[CHECK YOUR UNDERSTANDING]
[A] Using the forum post below about buying a quad, state whether each statement agrees with it, answering yes or no and quoting the deciding words: (i) the wife has narrowed her choice to a Polaris 850 XP or a Can Am 800; (ii) the 800 MAX XTP on the showroom costs less than the XMR; (iii) the wife currently borrows a stock Foreman 500 that belongs to the poster's dad.
[B] From the forum post below about buying a quad, list every feature that the 800 MAX XTP on the showroom is said to have.
[C] Continue the forum post below about buying a quad.

*** Opening of EXTRACT ***

# Buying wife a quad. Need support!!



## Shrek (Oct 4, 2011)

Alright folks here's my predicament: 
Everytime we ride anywhere my wife has to borrow my dads (stock) foreman 500. There is nothing wrong with it but she wants a bike like my brute (check signature) I am starting a new job with a local cable company and my cable is about to become free so we will free up @ $120 monthly we are used to having to spend. Because that money is already budgeted we've decided it's time for her to have her own brand new quad! After riding everything she has decided on either a Polaris 850 XP or a Can Am 800 both quads have power steering. The pickle I am now in is that I just left the local Can Am dealer and found out that the price difference between the 800 Max XT and the 800XMR IS ONLY @ $1100!!! The 800 MAX XTP which has air ride, front and rear bumpers, painted plastics, and winch that they have on the showroom is actually $500 MORE EXPENSIVE than the XMR :-/ 

So here's where I find myself; if she chooses the can am (which I think she will) do I convince my wife to get the quad I would love to have in my garage (XMR) because it's cheaper and ready to go out of the box (and still have a warranty) or do I advise her to go with the 850 XP and have to spend @ $2k to get wheels, tires, lift, snorkel, etc to match the XMR when the XMR IS ONLY $3k more? And the Polaris will no longer have a warranty!!!

*** Close of EXTRACT ***
*** Opening of GIVEN INFORMATION ***

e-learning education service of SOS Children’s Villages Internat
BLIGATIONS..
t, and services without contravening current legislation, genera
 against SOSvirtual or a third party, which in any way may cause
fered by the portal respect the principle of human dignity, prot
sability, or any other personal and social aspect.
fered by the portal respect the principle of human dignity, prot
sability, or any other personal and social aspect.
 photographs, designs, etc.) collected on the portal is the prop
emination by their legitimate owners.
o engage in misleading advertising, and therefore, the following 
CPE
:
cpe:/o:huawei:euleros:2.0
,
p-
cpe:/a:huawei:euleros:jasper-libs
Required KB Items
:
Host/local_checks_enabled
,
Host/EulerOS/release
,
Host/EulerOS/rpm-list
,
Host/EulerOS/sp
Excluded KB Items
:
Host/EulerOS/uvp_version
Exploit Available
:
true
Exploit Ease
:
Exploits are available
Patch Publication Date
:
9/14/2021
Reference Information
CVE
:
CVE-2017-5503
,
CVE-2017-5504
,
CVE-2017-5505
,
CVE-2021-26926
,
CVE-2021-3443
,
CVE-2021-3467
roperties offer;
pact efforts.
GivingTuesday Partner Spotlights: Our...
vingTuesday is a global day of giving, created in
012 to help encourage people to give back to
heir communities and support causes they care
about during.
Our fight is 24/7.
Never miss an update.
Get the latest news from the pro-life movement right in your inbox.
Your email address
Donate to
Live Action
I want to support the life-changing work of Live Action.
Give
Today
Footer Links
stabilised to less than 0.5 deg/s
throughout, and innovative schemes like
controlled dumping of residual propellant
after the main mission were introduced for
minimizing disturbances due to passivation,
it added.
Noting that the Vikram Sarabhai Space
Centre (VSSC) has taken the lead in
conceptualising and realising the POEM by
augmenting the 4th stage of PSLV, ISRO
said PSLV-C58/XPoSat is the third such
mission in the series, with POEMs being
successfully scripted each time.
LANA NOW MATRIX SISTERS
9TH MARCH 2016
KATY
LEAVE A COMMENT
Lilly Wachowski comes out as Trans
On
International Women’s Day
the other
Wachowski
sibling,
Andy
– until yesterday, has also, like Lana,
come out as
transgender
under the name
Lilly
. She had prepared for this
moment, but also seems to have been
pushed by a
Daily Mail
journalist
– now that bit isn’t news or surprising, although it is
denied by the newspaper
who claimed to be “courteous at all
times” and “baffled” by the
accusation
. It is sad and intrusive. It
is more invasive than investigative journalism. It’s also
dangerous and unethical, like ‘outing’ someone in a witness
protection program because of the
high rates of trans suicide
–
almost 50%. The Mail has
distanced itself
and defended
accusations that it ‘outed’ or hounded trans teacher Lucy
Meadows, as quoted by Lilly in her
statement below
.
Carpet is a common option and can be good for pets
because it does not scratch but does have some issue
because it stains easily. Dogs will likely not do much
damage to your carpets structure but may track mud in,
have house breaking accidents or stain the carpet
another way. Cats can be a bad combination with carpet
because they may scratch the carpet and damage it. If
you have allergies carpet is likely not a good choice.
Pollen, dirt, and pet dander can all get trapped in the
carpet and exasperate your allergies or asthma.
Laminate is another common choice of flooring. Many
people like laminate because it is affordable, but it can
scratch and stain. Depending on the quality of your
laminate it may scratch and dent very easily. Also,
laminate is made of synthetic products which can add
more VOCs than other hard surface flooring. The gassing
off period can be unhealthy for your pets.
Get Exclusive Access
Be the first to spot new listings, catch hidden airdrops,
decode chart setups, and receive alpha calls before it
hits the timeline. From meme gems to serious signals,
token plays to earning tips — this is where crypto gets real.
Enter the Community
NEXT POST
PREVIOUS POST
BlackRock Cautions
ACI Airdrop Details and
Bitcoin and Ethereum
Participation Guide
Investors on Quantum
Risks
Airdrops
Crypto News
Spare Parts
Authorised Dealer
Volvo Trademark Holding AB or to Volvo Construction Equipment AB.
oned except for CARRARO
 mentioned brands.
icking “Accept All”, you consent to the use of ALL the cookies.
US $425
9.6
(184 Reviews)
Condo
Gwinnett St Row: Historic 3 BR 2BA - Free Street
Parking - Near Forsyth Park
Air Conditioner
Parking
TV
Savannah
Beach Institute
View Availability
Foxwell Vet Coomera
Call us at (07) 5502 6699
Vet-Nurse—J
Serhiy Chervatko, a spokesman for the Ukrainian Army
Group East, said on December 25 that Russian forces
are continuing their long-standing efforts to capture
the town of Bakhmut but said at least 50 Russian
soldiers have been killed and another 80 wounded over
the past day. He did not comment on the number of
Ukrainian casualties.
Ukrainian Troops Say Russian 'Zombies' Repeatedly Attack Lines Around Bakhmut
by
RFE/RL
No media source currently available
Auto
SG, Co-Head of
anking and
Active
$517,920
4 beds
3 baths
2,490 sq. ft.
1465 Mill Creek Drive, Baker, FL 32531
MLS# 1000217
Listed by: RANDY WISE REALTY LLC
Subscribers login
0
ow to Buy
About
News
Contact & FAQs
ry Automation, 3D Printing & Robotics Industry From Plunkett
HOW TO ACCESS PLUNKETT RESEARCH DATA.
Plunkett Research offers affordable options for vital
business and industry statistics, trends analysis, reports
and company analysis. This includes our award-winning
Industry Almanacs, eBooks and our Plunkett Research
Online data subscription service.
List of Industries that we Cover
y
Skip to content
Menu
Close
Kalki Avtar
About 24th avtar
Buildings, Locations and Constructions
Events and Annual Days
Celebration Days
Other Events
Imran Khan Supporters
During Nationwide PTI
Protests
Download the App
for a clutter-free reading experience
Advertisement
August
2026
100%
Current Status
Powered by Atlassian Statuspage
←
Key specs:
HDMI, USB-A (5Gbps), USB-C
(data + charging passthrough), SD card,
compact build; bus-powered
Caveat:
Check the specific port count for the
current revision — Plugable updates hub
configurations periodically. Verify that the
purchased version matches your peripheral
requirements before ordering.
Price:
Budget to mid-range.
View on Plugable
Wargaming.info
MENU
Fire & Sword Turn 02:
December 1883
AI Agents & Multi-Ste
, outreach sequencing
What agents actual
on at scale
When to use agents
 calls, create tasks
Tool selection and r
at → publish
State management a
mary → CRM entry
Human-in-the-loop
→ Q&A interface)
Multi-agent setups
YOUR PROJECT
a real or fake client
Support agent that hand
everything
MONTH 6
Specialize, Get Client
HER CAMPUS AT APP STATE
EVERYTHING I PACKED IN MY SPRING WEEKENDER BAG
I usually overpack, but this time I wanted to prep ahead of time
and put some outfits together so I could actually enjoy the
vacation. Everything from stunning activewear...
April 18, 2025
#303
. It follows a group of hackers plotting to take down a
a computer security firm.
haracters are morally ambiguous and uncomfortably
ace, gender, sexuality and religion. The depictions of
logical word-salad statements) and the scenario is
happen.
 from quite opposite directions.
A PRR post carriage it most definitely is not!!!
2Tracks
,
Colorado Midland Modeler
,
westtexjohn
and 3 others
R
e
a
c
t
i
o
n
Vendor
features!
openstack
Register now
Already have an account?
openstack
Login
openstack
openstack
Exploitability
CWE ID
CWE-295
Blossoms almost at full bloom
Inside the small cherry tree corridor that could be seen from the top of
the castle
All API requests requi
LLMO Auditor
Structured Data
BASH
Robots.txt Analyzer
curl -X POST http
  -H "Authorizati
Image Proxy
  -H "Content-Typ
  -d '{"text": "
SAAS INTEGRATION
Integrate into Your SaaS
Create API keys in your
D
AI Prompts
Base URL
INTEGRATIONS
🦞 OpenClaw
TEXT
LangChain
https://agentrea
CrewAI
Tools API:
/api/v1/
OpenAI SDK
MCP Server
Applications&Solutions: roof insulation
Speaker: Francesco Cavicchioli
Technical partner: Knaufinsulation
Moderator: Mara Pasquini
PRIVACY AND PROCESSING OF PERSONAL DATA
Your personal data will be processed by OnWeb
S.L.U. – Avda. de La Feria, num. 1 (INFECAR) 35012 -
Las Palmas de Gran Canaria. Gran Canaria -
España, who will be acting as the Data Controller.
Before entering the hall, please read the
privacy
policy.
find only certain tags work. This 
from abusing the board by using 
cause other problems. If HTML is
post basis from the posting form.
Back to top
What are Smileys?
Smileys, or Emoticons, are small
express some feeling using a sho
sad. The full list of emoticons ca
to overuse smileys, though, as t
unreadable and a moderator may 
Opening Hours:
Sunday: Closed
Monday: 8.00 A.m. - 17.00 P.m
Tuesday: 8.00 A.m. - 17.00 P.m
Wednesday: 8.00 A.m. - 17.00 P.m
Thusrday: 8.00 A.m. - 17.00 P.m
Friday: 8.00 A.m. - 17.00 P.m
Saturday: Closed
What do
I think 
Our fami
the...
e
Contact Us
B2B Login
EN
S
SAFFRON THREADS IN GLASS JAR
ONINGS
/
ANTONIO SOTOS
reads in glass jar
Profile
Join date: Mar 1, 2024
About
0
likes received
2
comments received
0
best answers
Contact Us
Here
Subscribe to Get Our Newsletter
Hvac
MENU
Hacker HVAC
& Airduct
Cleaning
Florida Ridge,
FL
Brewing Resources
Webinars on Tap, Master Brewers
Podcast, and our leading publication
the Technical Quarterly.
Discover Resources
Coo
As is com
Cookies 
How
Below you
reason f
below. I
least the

*** Close of GIVEN INFORMATION ***

[ANSWERS BY ITEM NUMBER]
[A]
(i) Yes: "she has decided on either a Polaris 850 XP or a Can Am 800"
(ii) No: "is actually $500 MORE EXPENSIVE than the XMR"
(iii) Yes: "my wife has to borrow my dads (stock) foreman 500"

[B] Air ride; front and rear bumpers; painted plastics; winch

[C]
I need guidance and support lol 

P/s: we will be putting @ $2500 down on whatever we get and bec of the freed up budget money I'm only looking at @ $100 a month more for the household budget if she gets a Can Am. EITHER WAY YOU LOOK AT IT MY WIFE IS ABOUT TO HAVE A NEWER, NICER, BIGGER, AND POSSIBLY BADDER BIKE THAN ME LOL HARD PILL TO SWALLOW


----------



## Eastexasmudder (Nov 21, 2011)

Get the xmr, it's ready to rock rite out of the box and still maintains the warranty!! Just my 2 cents


I'd rather be riding instead I'm using tapatalk!


----------



## Waddaman (Oct 3, 2010)

^^XMR


----------



## DirtRoadRedneck (Dec 20, 2011)

xmr


----------



## filthyredneck (Feb 10, 2010)

Honestly have to agree the XMR is the best STOCK bike around...can't beat what it comes with considering you get a warranty too.


----------



## Polaris425 (Dec 16, 2004)

I agree. Out of all those, the XMR.


----------



## redneckrancher420 (Jul 5, 2011)

X4 my buddy has one and the dealer said that if he throws a 6" catvos on it and shatters a diff.....STILL COVERED!!!!


----------



## Shrek (Oct 4, 2011)

Well she just test drove an XMR and that's the one she wants... We'll see!








My brute my be up for sale soon and we will have some 30" Backs for trade soon too prob


----------



## Polaris425 (Dec 16, 2004)

Looks good! Want to buy mine one too? Haha! J/k


----------



## Shrek (Oct 4, 2011)

Polaris425 said:


> Looks good! Want to buy mine one too? Haha! J/k


Lol I'm still trying to figure out how we went from a stock Grizzly 550 to a XMR...!?


----------



## Eastexasmudder (Nov 21, 2011)

Your wife wants to show you up!


I'd rather be riding instead I'm using tapatalk!


----------



## DirtRoadRedneck (Dec 20, 2011)

dang levi sarah's gonna be pulling you out now lol


----------



## DirtRoadRedneck (Dec 20, 2011)

my cousin bought one about two months ago and the only draw back he said is there a lil too long so they dont like to water wheelie much but he loves it and a rode it around at dirt road and it is sweet. any why you selling your brute?


----------



## Shrek (Oct 4, 2011)

DirtRoadRedneck said:


> any why you selling your brute?


lol not sure that I will but I've test drove all the 2012 v-twin bikes too in the last 2 days and now I'm wanting MORE POWA!!!! plus that XMR has a clutch kit for @ $700 that won't void the warranty and wheelie all day long


----------



## speedman (Nov 3, 2010)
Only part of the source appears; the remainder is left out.